Oculus Rift
The Oculus Rift has come a long way since its first development kit, and this spring the virtual reality headset will finally be available to the public as a finalized product. I tried out the consumer version of the Oculus Rift, along with Oculus VR's optional Touch controllers, here at CES 2016.
The final version of the Rift is similar in design to the Oculus Rift Development Kit and the DK2: a black plastic VR headset that you connect to a computer. This version features its own built-in headphones, which were missing in the earlier versions. The hardware is more powerful and complex than the development kit versions', but the consumer model actually feels a bit lighter on the head. I didn't notice it shifting on my nose or becoming misaligned when I moved my head, which occasionally happened when I was using the development kits.
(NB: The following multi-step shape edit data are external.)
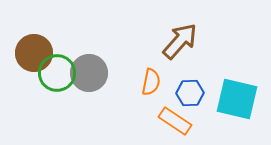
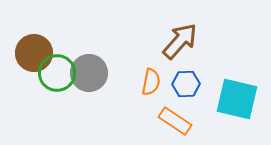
blue hexagon: moved 4 px left, 9 px up
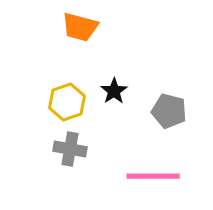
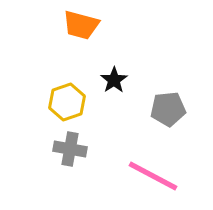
orange trapezoid: moved 1 px right, 2 px up
black star: moved 11 px up
gray pentagon: moved 1 px left, 2 px up; rotated 20 degrees counterclockwise
pink line: rotated 28 degrees clockwise
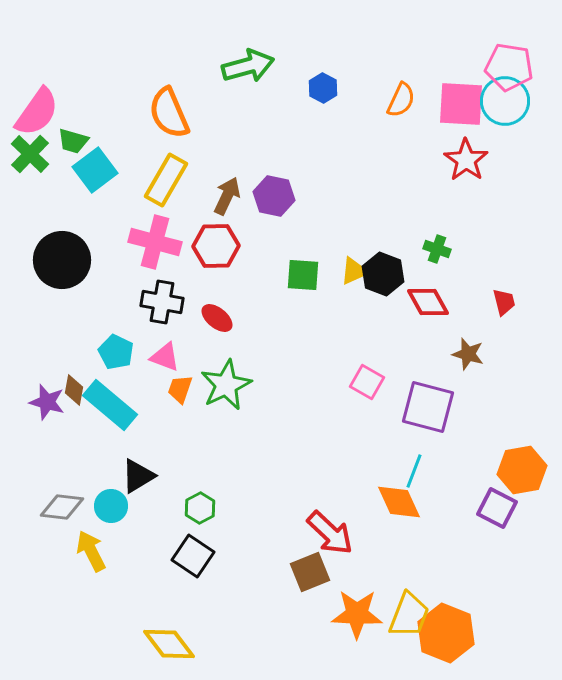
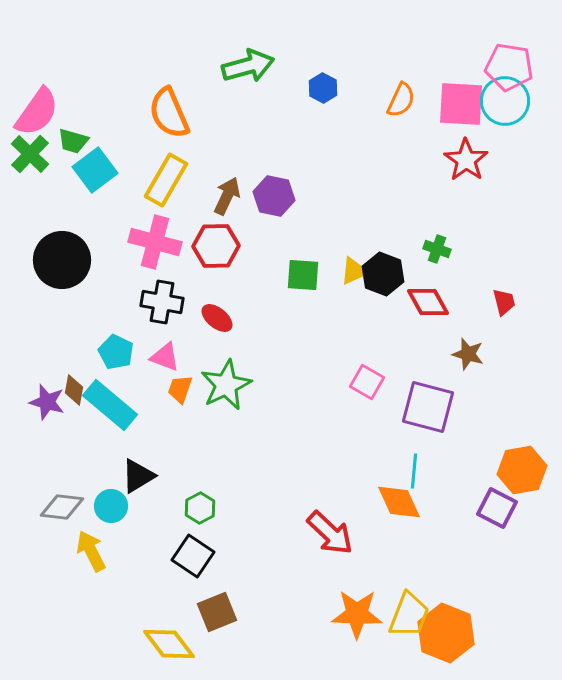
cyan line at (414, 471): rotated 16 degrees counterclockwise
brown square at (310, 572): moved 93 px left, 40 px down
The Touch by Oculus controllers are wireless hand grips equipped with face buttons, triggers, and analog sticks similar to halves of a conventional gamepad. They also have round, flat rings around the grips that are studded with small reflectors and work in tandem with a pair of positioning cameras to determine exactly where they are in space. The positioning was surprisingly accurate; the Rift showed gray, texture-less models of the Touch controllers floating in space before starting the demo, and they were located precisely where they sat in reality. I had to peek under the Rift a few times to make sure the controllers where the Rift said they were.
Oculus Rift
I tried a sculpting program called Medium with the Rift and Touch. The app put me in a virtual room and presented me with a large block of featureless clay. The Touch controllers were my hands, loading various tools selected through wheels I could access with the analog sticks. I could "draw" with clay in three-dimensional space, adding to the lump in front of me and building shapes around it by pulling the upper trigger on the right controller. The lower trigger let me move and rotate the sculpture with a wave of my hand.
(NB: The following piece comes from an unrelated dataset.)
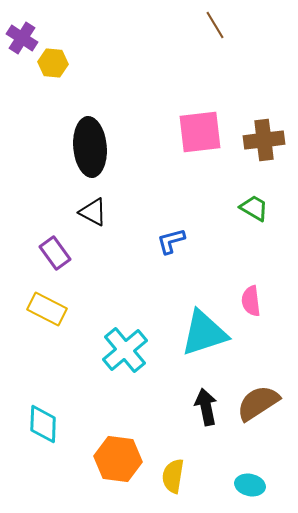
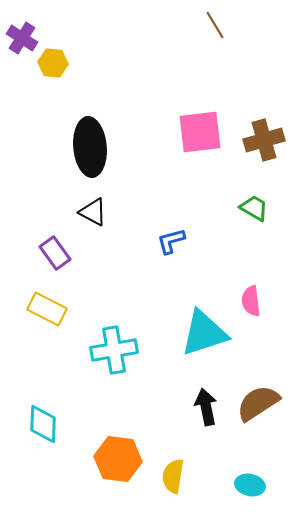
brown cross: rotated 9 degrees counterclockwise
cyan cross: moved 11 px left; rotated 30 degrees clockwise
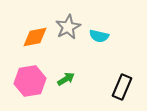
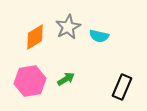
orange diamond: rotated 20 degrees counterclockwise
The demo let me add more clay, remove clay, inflate or sand down different parts of the sculpture, and even paint the surface with an airbrush. A button on the left Touch controller brought up a color palette, and I could pick any color by pointing at it with my right hand and pulling a trigger. It even offered special features like holding up a plane through the sculpture so I could sculpt symmetrically, and spin the sculpture slowly while I worked with it like a lathe or a potter's wheel.
Oculus Rift
The Touch controllers work very well, which is why it's surprising that Oculus has postponed their release until Q3 2016. The units I tried here felt and performed like final products, and worked flawlessly in tandem with the Rift. However, if more time will let Oculus eliminate any issues I might have missed in my short demo, it's a worthwhile wait. As it is, the Touch controllers impressed me as the most comfortable VR control system I've tried yet. It's gamepad-like design with conventional analog sticks, face buttons, and triggers fit well with the extensive motion-tracking of the hardware, producing a really immersive and functional control scheme.
The consumer version of the Oculus Rift faces a notable price hurdle the earlier versions lacked. The final Rift is available to preorder for $599, almost twice as much as either of the development kits. This is more powerful and polished hardware, but that price jump puts the Rift up there with the PlayStation VR as a sizable investment, even without the Touch controllers, whose price has not been announced.